North Korean leader Kim Jong-un berated officials during inspections of a factory, power station and holiday camp, state media reported Tuesday, with analysts saying the reports show nuclear-armed Pyongyang's desire to focus on economic development.
"Field guidance" visits by the leader are the mainstay of the North's state media output, with Kim regularly shown giving "on-the-spot guidance" to attentive officials, their notebooks in hand.
After his latest tour to North Hamgyong province, the Rodong Sinmun newspaper doubled its pagination to 12 and devoted nine of them to the trip.
At the Orangchon power station, which is only 70 per cent complete following delays, Kim said he was "so appalled as to be left speechless", according to the North's official news agency KCNA.
"He reprimanded the leading officials of the cabinet for leaving the project to the province only and not paying attention to it," it said, and he ordered it completed by October next year.
Kim also exploded over the dirty hot spring bathtubs at the Onpho holiday camp - which boasts of having been visited by his father and grandfather Kim Jong Il and Kim Il Sung - calling them "worse than fish tanks".
Criticism of officials is not unknown on field guidance trips, but the terms and scale of Tuesday's denunciations were unusual.
The party committee of North Hamgyong, in the northeast, was singled out for particular vitriol, with KCNA saying it did not "sincerely accept" official policy on building a new bag factory in each province.

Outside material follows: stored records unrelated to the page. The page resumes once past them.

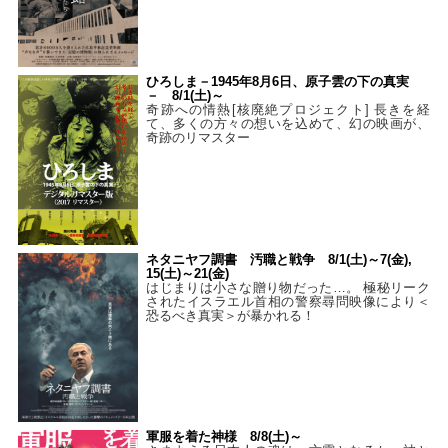
ひろしま－1945年8月6日、原子雲の下の真実
－ 8/1(土)～
奇跡への情熱[核廃絶プロジェクト] 長きを経
て、多くの方々の想いを込めて、幻の映画が、
奇跡のリマスター
ネタニヤフ調書 汚職と戦争 8/1(土)～7(金),
15(土)～21(金)
はじまりは小さな贈り物だった…。 極秘リーク
されたイスラエル首相の警察尋問映像により＜
恐るべき真実＞が暴かれる！
軍服を着た神様 8/8(土)～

Instead it offered "shabby rooms" in an existing facility for bag production, "and thus caused great anxiety to Kim Jong-un".

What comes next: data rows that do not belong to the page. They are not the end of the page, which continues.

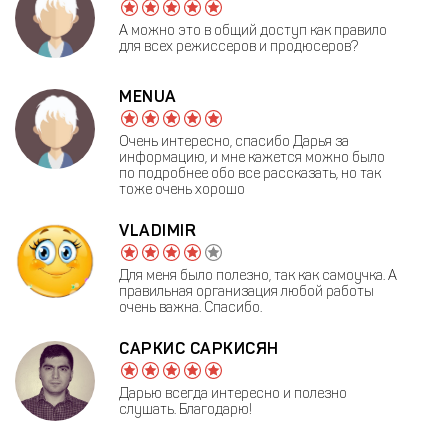
А можно это в общий доступ как правило
для всех режиссеров и продюсеров?
MENUA
Очень интересно, спасибо Дарья за
информацию, и мне кажется можно было
по подробнее обо все рассказать, но так
тоже очень хорошо
VLADIMIR
Для меня было полезно, так как самоучка. А
правильная организация любой работы
очень важна. Спасибо.
САРКИС САРКИСЯН
Дарью всегда интересно и полезно
слушать. Благодарю!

"The Supreme Leader pointed out that the Provincial Party Committee is working in a perfunctory manner," it reported, adding witheringly: "The committee has no revolutionary spirit."

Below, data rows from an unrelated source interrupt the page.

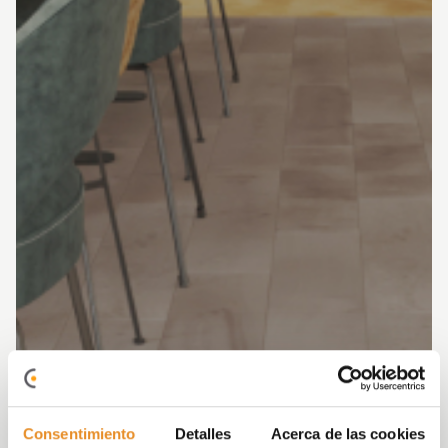
Consentimiento
Detalles
Acerca de las cookies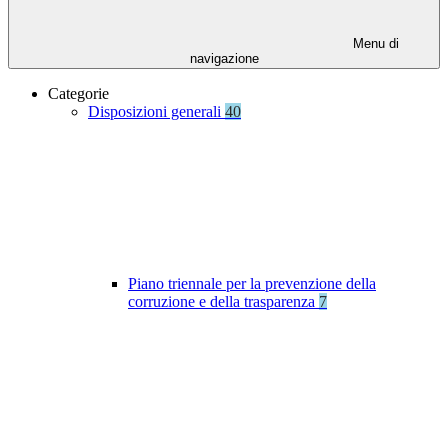
Menu di
navigazione
Categorie
Disposizioni generali
40
Piano triennale per la prevenzione della
corruzione e della trasparenza
7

Professor Yang Moo-jin of the University of North Korean Studies said Kim was sending a domestic and external signal that the North was focusing on the economy after his Singapore summit with President Donald Trump.
At the time Kim agreed to work towards denuclearisation of the Korean peninsula, but the term is a diplomatic euphemism open to interpretation.
"To the people, he is projecting an image as a leader who is caring for their livelihood," Yang told AFP, "and to the outside world, he is sending a signal that he is serious in his promise to denuclearise."